▶ **Task details**
Using the coin-toss passage, explain why each value x_i can only be a whole number from 0 to 10.

▶ **Passage**

++++++++++

Repeating the following procedure five times: randomly choose one of the two coins, and perform 10 independent coin tosses with the selected coin. The probability of selecting coin A and coin B for each set is equal and this selection is made once per set of 10 tosses.

Suppose that we keep track of two vectors $x=(x_{1},x_{2},\ldots,x_{5})$ and $z=(z_{1},z_{2},\ldots,z_{5})$, where $x_{i}\in\{0,1,\ldots,10\}$ is the number of heads observed during the $i^{th}$ set of tosses, and $z_{i}\in\{A,B\}$ is the identity of the coin used during the $i^{th}$ set of tosses. Then the outcomes of 5 sets, can be represented by a vector $y=(y_{1},y_{2},y_{3},y_{4},y_{5})$. Each element in vector y, is denoted by $y_{i}=(x_{i},z_{i})$.

For example, $y_{3}=(x_{3}=8,z_{3}=A)$ means that there are 8 heads among 10 tosses for the 3rd set given coin A is chosen.

++++++++++

(Landmark coordinate records)
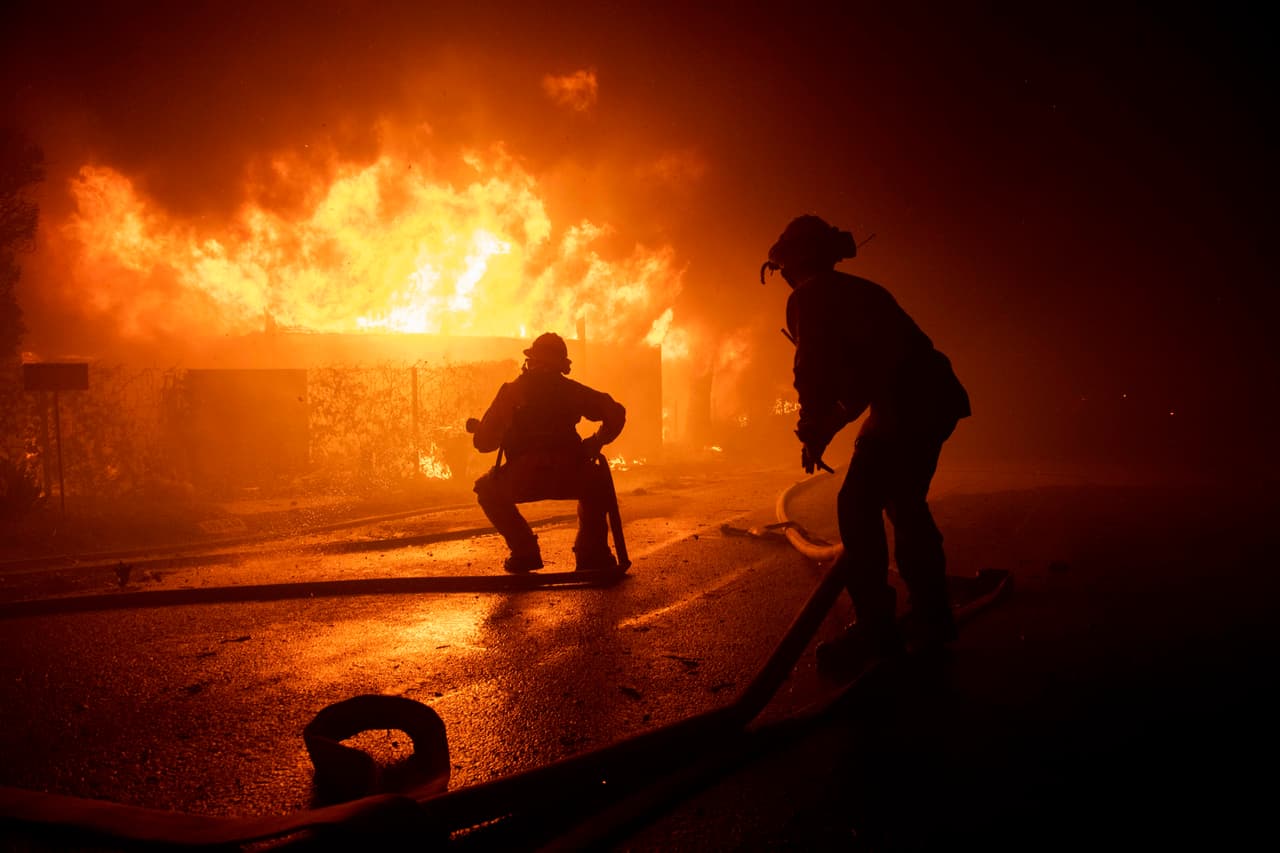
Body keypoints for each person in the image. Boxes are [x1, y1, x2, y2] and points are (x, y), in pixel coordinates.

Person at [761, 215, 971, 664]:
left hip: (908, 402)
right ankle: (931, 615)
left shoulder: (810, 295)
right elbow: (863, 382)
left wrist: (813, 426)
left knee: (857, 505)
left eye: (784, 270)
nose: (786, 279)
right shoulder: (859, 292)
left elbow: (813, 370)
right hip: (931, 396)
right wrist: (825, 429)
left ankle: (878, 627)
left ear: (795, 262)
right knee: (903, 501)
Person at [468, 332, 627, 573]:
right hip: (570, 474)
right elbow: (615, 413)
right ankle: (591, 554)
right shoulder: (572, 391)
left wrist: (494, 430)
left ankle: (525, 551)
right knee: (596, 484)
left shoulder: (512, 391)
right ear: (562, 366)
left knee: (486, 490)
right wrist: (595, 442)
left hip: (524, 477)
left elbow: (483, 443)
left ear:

++++++++++

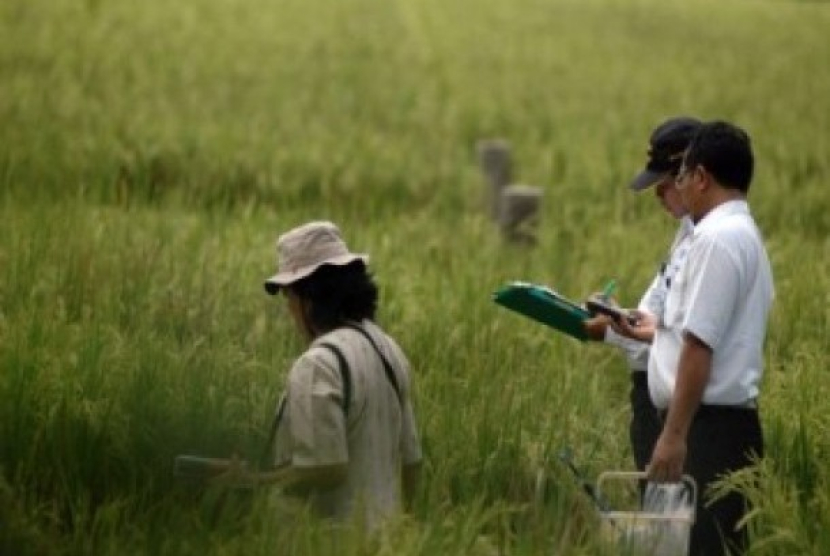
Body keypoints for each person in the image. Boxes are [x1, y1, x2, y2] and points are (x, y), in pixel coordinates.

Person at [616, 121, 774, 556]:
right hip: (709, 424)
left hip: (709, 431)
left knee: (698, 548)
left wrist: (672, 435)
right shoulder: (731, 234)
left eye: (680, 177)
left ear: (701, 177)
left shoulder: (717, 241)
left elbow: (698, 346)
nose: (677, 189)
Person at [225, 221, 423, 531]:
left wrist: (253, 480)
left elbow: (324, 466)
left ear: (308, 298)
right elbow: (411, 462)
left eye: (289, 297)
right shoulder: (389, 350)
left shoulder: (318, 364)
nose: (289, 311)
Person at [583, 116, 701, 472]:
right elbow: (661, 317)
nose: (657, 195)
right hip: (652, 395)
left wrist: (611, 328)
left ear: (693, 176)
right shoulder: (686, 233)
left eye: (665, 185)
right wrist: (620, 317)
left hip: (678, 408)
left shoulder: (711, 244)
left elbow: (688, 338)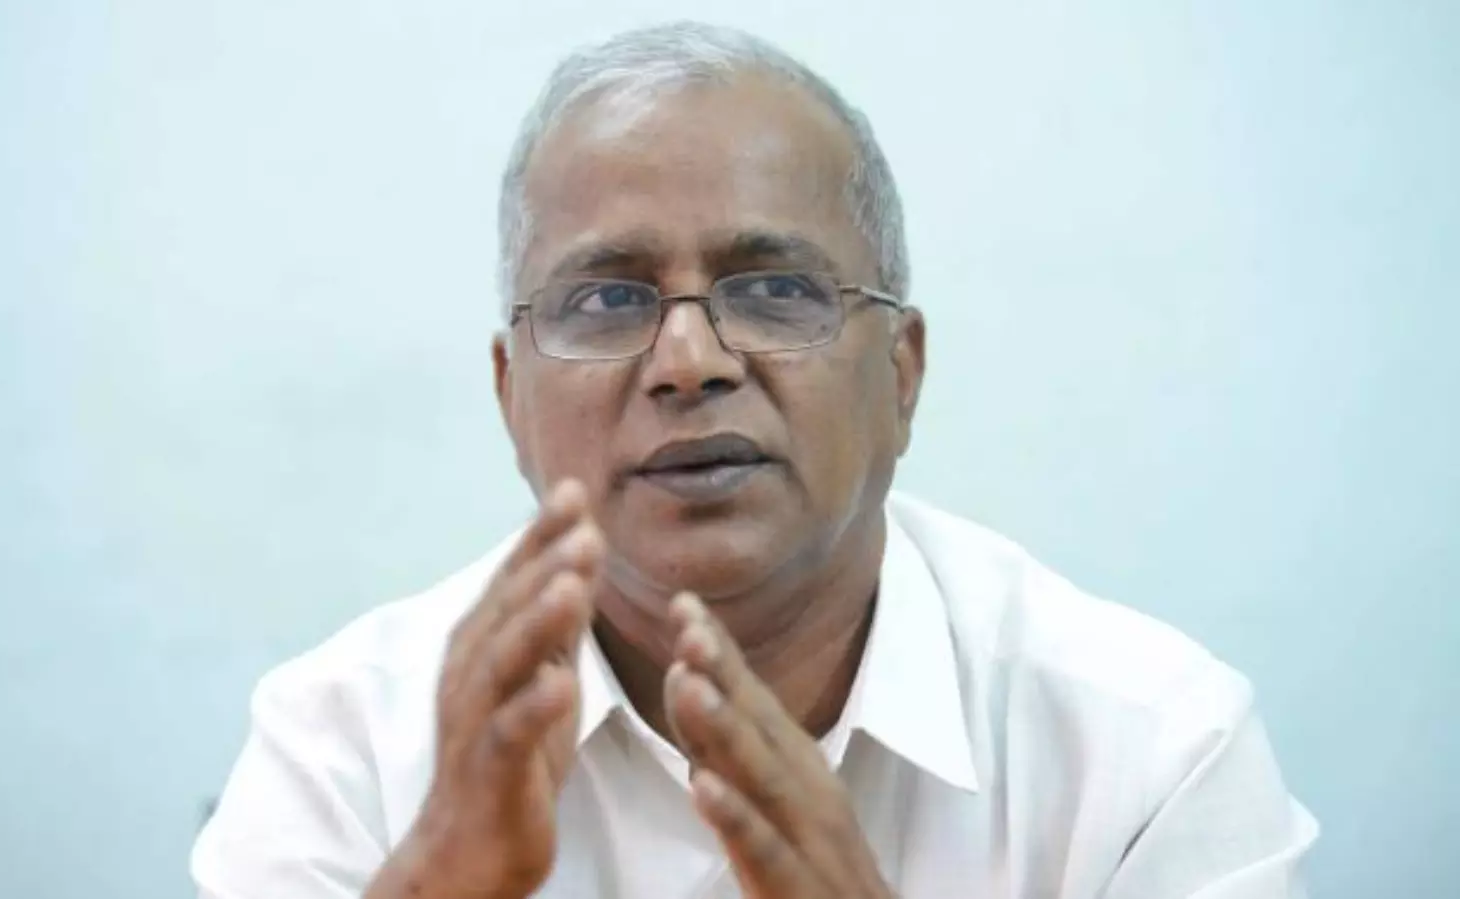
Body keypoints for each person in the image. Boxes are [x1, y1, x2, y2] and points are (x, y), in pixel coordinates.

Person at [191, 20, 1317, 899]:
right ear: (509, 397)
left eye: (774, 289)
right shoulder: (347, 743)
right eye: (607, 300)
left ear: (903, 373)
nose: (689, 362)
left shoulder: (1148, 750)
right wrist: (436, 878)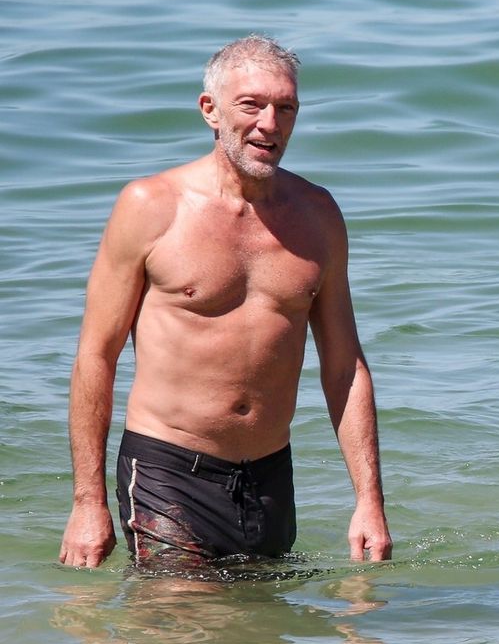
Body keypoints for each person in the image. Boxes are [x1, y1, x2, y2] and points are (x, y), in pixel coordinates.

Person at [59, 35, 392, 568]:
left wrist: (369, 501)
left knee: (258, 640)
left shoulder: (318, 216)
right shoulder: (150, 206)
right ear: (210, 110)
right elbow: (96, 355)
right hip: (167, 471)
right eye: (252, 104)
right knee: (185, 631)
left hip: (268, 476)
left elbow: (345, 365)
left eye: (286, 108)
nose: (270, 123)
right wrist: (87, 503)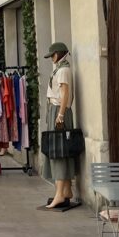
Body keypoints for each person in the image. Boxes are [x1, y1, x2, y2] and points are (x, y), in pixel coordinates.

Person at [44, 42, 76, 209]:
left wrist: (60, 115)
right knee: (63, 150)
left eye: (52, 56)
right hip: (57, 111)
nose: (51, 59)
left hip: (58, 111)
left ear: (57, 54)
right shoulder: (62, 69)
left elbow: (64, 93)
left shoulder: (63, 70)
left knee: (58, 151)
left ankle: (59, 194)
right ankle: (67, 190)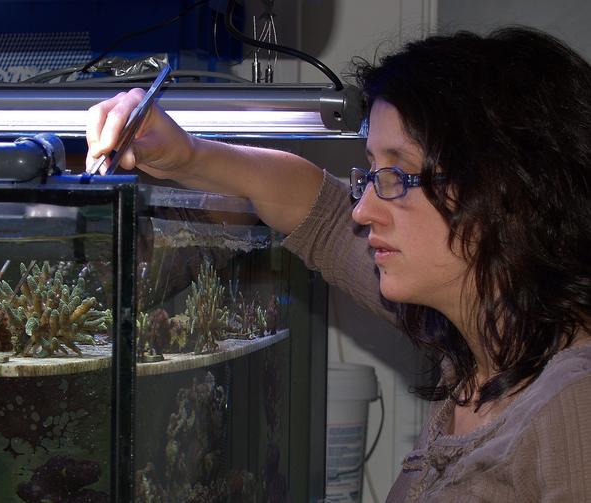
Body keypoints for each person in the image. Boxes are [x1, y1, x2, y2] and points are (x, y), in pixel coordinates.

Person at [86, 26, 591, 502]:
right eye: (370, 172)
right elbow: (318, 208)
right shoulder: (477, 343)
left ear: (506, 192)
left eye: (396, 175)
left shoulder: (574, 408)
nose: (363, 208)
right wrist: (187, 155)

++++++++++

▶ **Exercise output**
Each x_i is the number of heads observed in the i-th set of tosses, and every set consists of 10 independent tosses of the chosen coin. The count of heads in a set therefore ranges from 0 to 10.